▶ [TEXTE DE L'EXERCICE]:
▬▬▬▬▬▬▬▬▬▬

Exemples 2 : Ses Peeps a boo pour Pâques
Le chocolat ne se vend pas aux USA, du coup il reprend la forme de l’œil et du poussin – sa référence à Pâques en France – mais les fait en guimauve, en s’adaptant donc à la culture gustative américaine.

En réalité, il n’est pas magicien et a une analyse de designer dans ses inspirations et sa démarche. Le quotidien du designer est en effet fait de remises en question… il travaille par associations d’idées, il doit toujours sortir du cadre ou le redéfinir via de la culture, ou une forme de curiosité ou d’esprit critique.

Y-a-t-il a chez le designer une forme d’humilité, puisqu’il s’agit de “designer” ou dessiner pour les autres ?

Effectivement, le designer ne créé pas pour lui mais il se met au service des autres, d’une expérience qui n’est pas que personnelle. Il s’adapte à un marché et à des consommateurs. C’est là toute la différence entre le designer et l’artiste, qui propose sa vision des choses sans se soucier de si ça va plaire ou même se vendre.

Le designer avance au gré d’essais plus ou moins techniques, s’appuie sur ses erreurs, fait pas de côtés, des retours en arrière. Les râtés et les remises en questions sont le lot de la démarche créative qui nécessite donc du TEMPS pour mettre au point un projet et viser juste pour le destinataire final.

Le designer doit développer sa curiosité à chaque projet et aussi savoir remettre en question tous les acquis à chaque fois. Il doit être curieux et sa questions favorite est « pourquoi ? ».

« Ne demandez pas un designer de dessiner un pont mais d’imaginer une façon de traverser la rivière… »

▬▬▬▬▬▬▬▬▬▬

▶ [DONNÉES FOURNIES]:
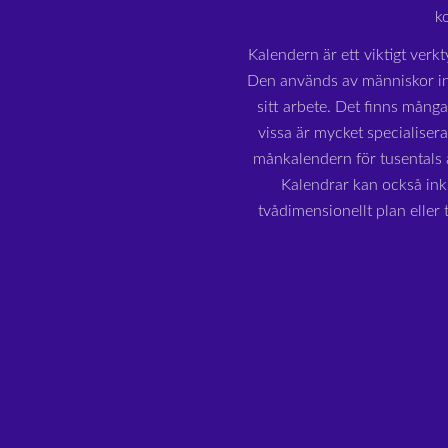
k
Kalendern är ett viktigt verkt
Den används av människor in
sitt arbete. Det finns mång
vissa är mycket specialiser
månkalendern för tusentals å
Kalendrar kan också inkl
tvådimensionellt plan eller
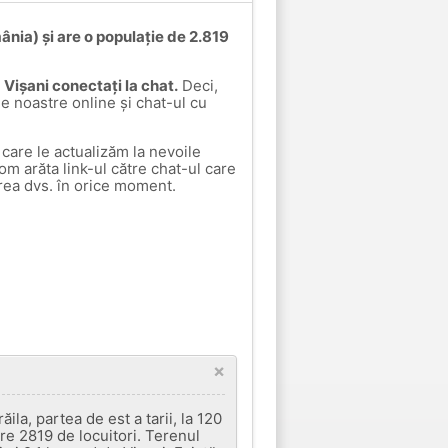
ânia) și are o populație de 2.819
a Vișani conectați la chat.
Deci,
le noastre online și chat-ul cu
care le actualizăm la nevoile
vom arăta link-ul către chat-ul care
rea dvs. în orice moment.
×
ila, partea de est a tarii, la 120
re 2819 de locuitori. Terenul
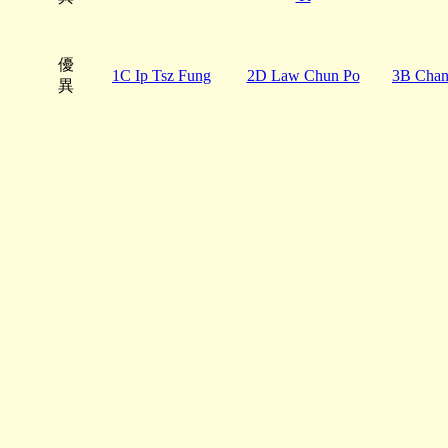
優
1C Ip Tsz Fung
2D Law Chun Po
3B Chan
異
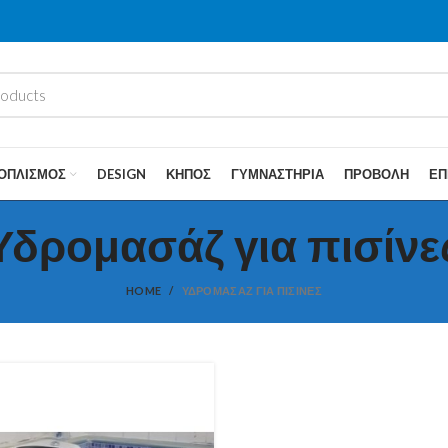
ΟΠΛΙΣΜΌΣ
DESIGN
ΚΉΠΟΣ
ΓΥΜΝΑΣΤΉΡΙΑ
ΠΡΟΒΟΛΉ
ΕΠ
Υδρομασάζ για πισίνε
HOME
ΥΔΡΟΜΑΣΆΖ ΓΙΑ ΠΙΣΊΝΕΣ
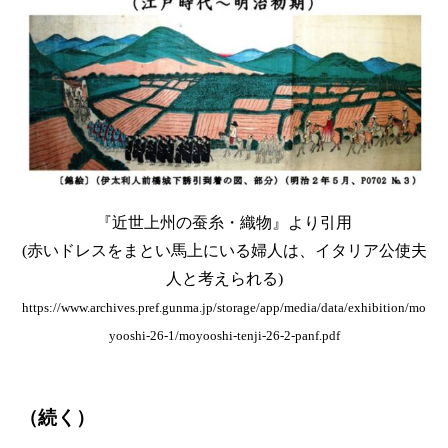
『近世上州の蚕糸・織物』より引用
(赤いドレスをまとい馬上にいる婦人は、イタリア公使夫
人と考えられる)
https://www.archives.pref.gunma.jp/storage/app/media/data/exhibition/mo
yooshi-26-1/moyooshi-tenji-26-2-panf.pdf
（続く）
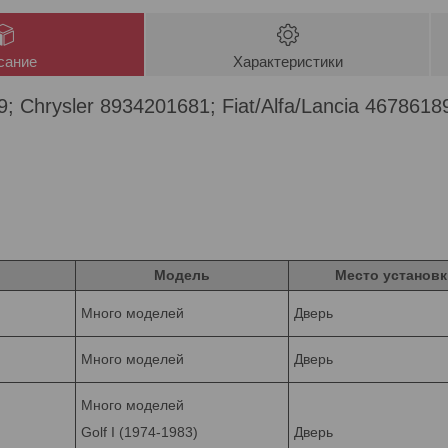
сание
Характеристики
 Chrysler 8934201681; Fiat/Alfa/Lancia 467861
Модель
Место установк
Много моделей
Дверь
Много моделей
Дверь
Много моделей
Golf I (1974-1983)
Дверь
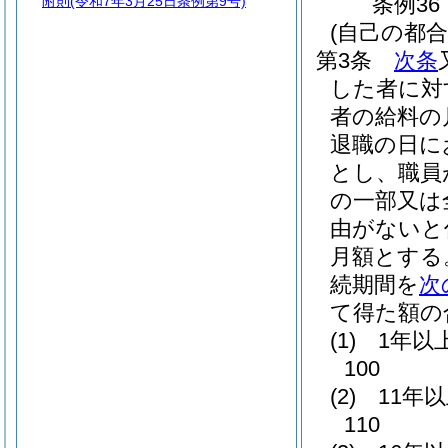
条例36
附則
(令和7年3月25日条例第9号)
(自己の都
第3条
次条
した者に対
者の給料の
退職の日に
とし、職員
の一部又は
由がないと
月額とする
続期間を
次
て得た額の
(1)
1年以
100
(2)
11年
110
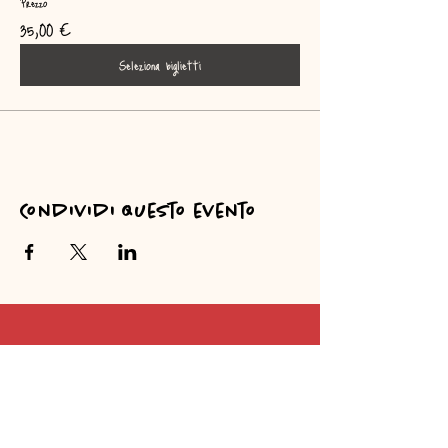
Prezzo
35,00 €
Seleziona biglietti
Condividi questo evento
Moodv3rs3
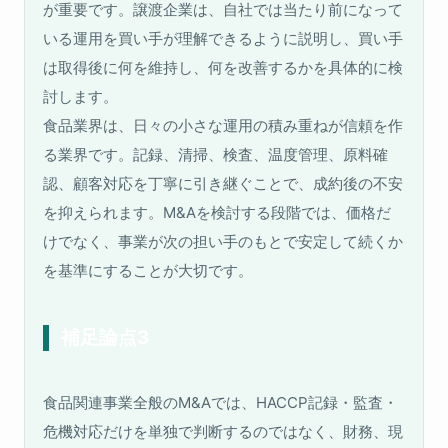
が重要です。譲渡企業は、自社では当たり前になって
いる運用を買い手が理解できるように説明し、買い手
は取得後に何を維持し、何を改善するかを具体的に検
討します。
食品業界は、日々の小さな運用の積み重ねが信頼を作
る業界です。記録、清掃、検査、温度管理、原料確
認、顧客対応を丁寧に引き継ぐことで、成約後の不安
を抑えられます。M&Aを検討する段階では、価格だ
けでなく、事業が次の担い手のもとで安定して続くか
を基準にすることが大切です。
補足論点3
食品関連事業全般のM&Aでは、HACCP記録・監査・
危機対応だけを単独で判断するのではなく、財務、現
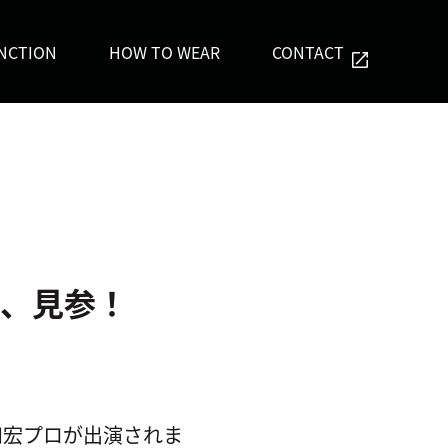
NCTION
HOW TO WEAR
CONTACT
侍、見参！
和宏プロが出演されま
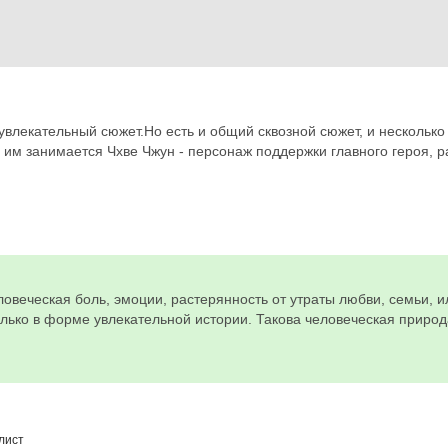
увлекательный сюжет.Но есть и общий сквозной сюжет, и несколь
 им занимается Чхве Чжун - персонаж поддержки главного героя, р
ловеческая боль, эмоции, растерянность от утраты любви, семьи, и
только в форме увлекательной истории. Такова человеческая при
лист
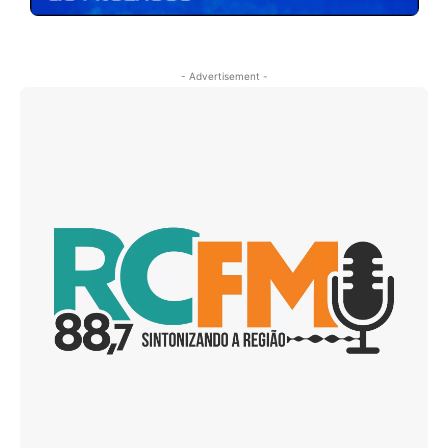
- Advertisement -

▬▬▬▬▬▬▬▬▬▬

▶ [CONSIGNES]:
a – Recopiez mot pour mot, dans le texte sur le designer, tout ce qui va de « Exemples 2 : Ses » jusqu'à « les autres ? ».
b – Reprenez le texte sur le designer là où il s'arrête et poursuivez-le.

▶ [VOS RÉPONSES]:
a –
Exemples 2 : Ses Peeps a boo pour Pâques
Le chocolat ne se vend pas aux USA, du coup il reprend la forme de l’œil et du poussin – sa référence à Pâques en France – mais les fait en guimauve, en s’adaptant donc à la culture gustative américaine.

En réalité, il n’est pas magicien et a une analyse de designer dans ses inspirations et sa démarche. Le quotidien du designer est en effet fait de remises en question… il travaille par associations d’idées, il doit toujours sortir du cadre ou le redéfinir via de la culture, ou une forme de curiosité ou d’esprit critique.

Y-a-t-il a chez le designer une forme d’humilité, puisqu’il s’agit de “designer” ou dessiner pour les autres ?

b –
Un métier pour ouvrir le champ des possibles, de rêver, dans l’intérêt commun. Et plutôt que de penser que le consommateur ne comprend rien remettre en question la proposition n’est pas bonne, pas bien amenée ou communiquée. Un projet bien “designé” a observé le monde autour de lui et la personne qui l’a conçue s’est questionnée sur les usages pour imaginer des nouveaux possibles…

Puisqu’on parle de design – de donner une forme – comment cela peut-il s’illustrer dans la pratique plus formelle ?

Un bon projet de design part souvent de l’observation d’une pratique et d’une proposition pour faire autrement : changer les habitudes existantes pour apporter des améliorations, proposer une nouvelle façon de faire, un autre regard.

Hugues Pouget, le fondateur des pâtisseries Hugo & Victor obserce la vente de pâtisseries en boutiques et dresse ce constat : qui n’a pas déjà -lorsqu’il est invité à dîner- apporté un assortiment de petits gâteaux tous différents, afin de satisfaire le plus grand nombre au moment du dessert ? En effet, apporter un gros gâteau au chocolat peut être un risque si on tombe sur une des rare personne qui n’en mange pas !

Les montages ne résistent pas toujours bien au transport, les entremets glissent pour se coller les uns avec les autres ou sur les parois de la boîte… au moment de les sortir, on assiste à un vrai numéro d’équilibriste, si l’on est moins habile qu’un pâtissier professionnel ; et le gâteau – à l’origine si joli dans la vitrine – prend encore un petit coup au passage ! Sans parler du moment, où à 5 autour d’un assortiment de 5 gâteaux différents, on se met à les découper en parts égales pour que tout le monde puisse – au final – goûter à tous !

En observant ces problématiques d’usage, le pâtissier décide donc de créer un format unique pour tous ces gâteaux individuels, que ce soit des entremets ou des tartes en fait un vrai cas de design en répondant à plusieurs problématiques de la pâtisserie boutique :

  • Modulaire : parts de tartes individuelles + entremets triangulaires du même gabarit (+ la structure de la part est stable)
  • Transportable et présentable facilement (éléments sont faciles à transvaser d’un récipient à l’autre à l’aide d’un simple couteau) en évitant la délicate étape de la découpe
  • Esthétique : création d’un ensemble cohérent (compositions graphiques tout aussi créatives que des montages audacieusement intransportables !) qui créer une signature de marque forte (encore utilisé 15 après).
  • Personnalisation : le consommateur peut composer à sa guise et permettant une grande variété et richesse graphique.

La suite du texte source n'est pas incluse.